Yasuhiro Shiraki

What is he best known for?

The fields of study he is best known for:

• Quantum mechanics
• Electron
• Semiconductor

Yasuhiro Shiraki spends much of his time researching Molecular beam epitaxy, Photoluminescence, Condensed matter physics, Epitaxy and Optoelectronics. His Molecular beam epitaxy study incorporates themes from Doping, Heterojunction and Silicon, Germanium. His Photoluminescence research incorporates elements of Quantum well, Spectroscopy, Luminescence and Quantum dot.

The various areas that Yasuhiro Shiraki examines in his Condensed matter physics study include Electron, Fermi gas, Activation energy, Blueshift and Transmission electron microscopy. His Epitaxy research is multidisciplinary, incorporating elements of Molecular physics, Optics, Molecular beam and Analytical chemistry. His research integrates issues of Surface roughness, Surface finish and Nanoscopic scale, Nanotechnology in his study of Optoelectronics.

His most cited work include:

• Low Temperature Surface Cleaning of Silicon and Its Application to Silicon MBE (1269 citations)
• Surface segregation of In atoms during molecular beam epitaxy and its influence on the energy levels in InGaAs/GaAs quantum wells (373 citations)
• Island formation during growth of Ge on Si(100): A study using photoluminescence spectroscopy (232 citations)

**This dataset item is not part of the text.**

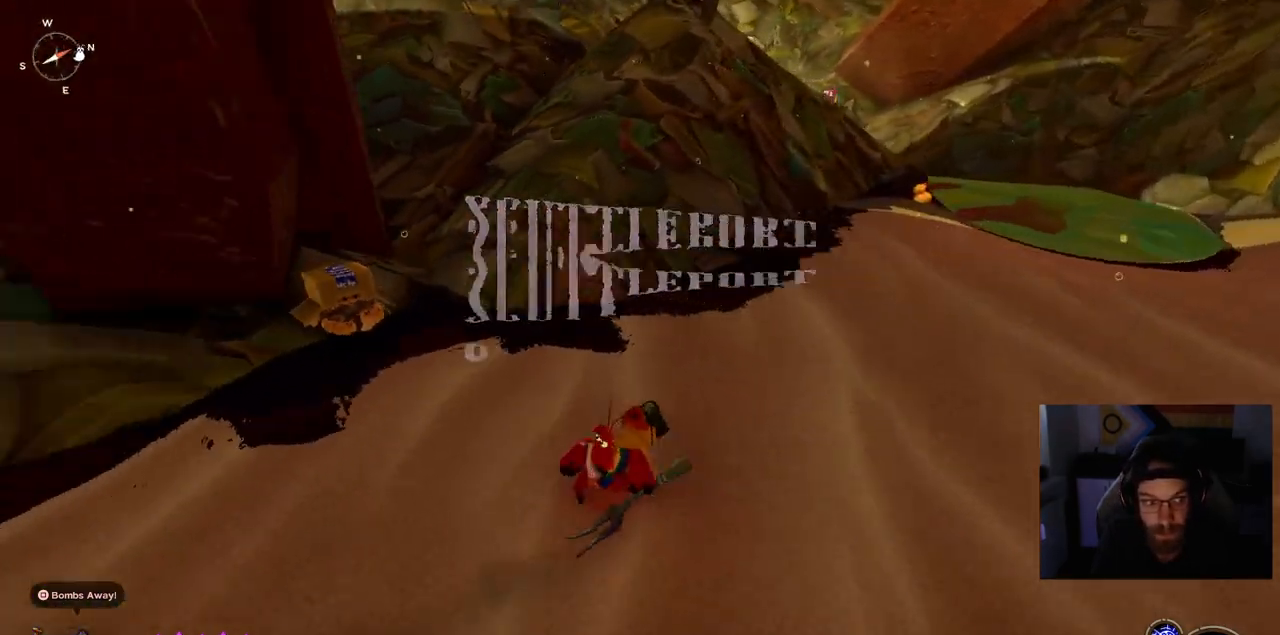
{"dt_ms": 500, "buttons": [], "left_stick": "up-left", "right_stick": "left", "events": [[183, "left_stick", "left"], [383, "left_stick", "up-left"]]}
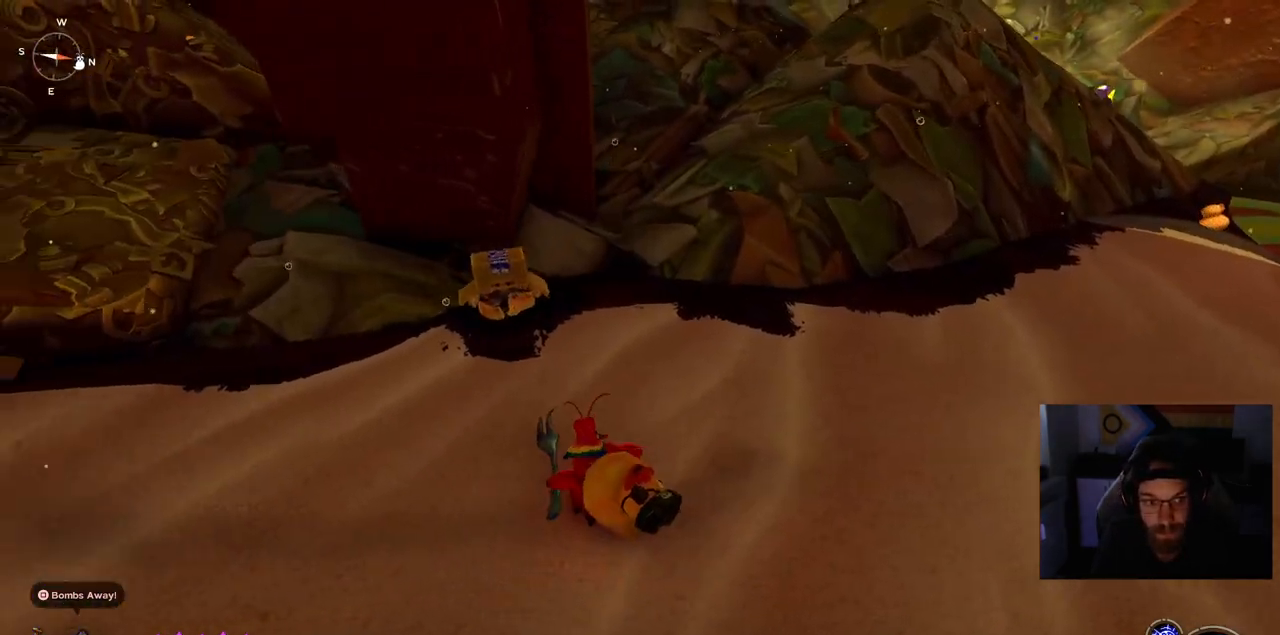
{"dt_ms": 500, "buttons": [], "left_stick": "up-left", "right_stick": "center", "events": [[67, "R3", "down"], [67, "right_stick", "center"], [233, "R3", "up"]]}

What are the main themes of his work throughout his whole career to date?

His primary scientific interests are in Optoelectronics, Photoluminescence, Condensed matter physics, Quantum well and Molecular beam epitaxy. His work deals with themes such as Layer, Substrate and Epitaxy, which intersect with Optoelectronics. The Epitaxy study combines topics in areas such as Transmission electron microscopy, Optics and Analytical chemistry.

Yasuhiro Shiraki combines subjects such as Luminescence, Spectroscopy, Quantum dot, Excitation and Band gap with his study of Photoluminescence. His studies in Condensed matter physics integrate themes in fields like Electron and Germanium. The concepts of his Molecular beam epitaxy study are interwoven with issues in Crystallography, Doping, Diffraction and Mineralogy.

He most often published in these fields:

• Optoelectronics (41.82%)
• Photoluminescence (33.09%)
• Condensed matter physics (32.90%)

What were the highlights of his more recent work (between 2002-2017)?

• Optoelectronics (41.82%)
• Condensed matter physics (32.90%)
• Molecular beam epitaxy (23.79%)

In recent papers he was focusing on the following fields of study:

His primary areas of study are Optoelectronics, Condensed matter physics, Molecular beam epitaxy, Germanium and Layer. His is involved in several facets of Optoelectronics study, as is seen by his studies on Photoluminescence, Silicon, Electron mobility and Luminescence. Yasuhiro Shiraki has included themes like Quantum well, Effective mass, Electron and Scattering in his Condensed matter physics study.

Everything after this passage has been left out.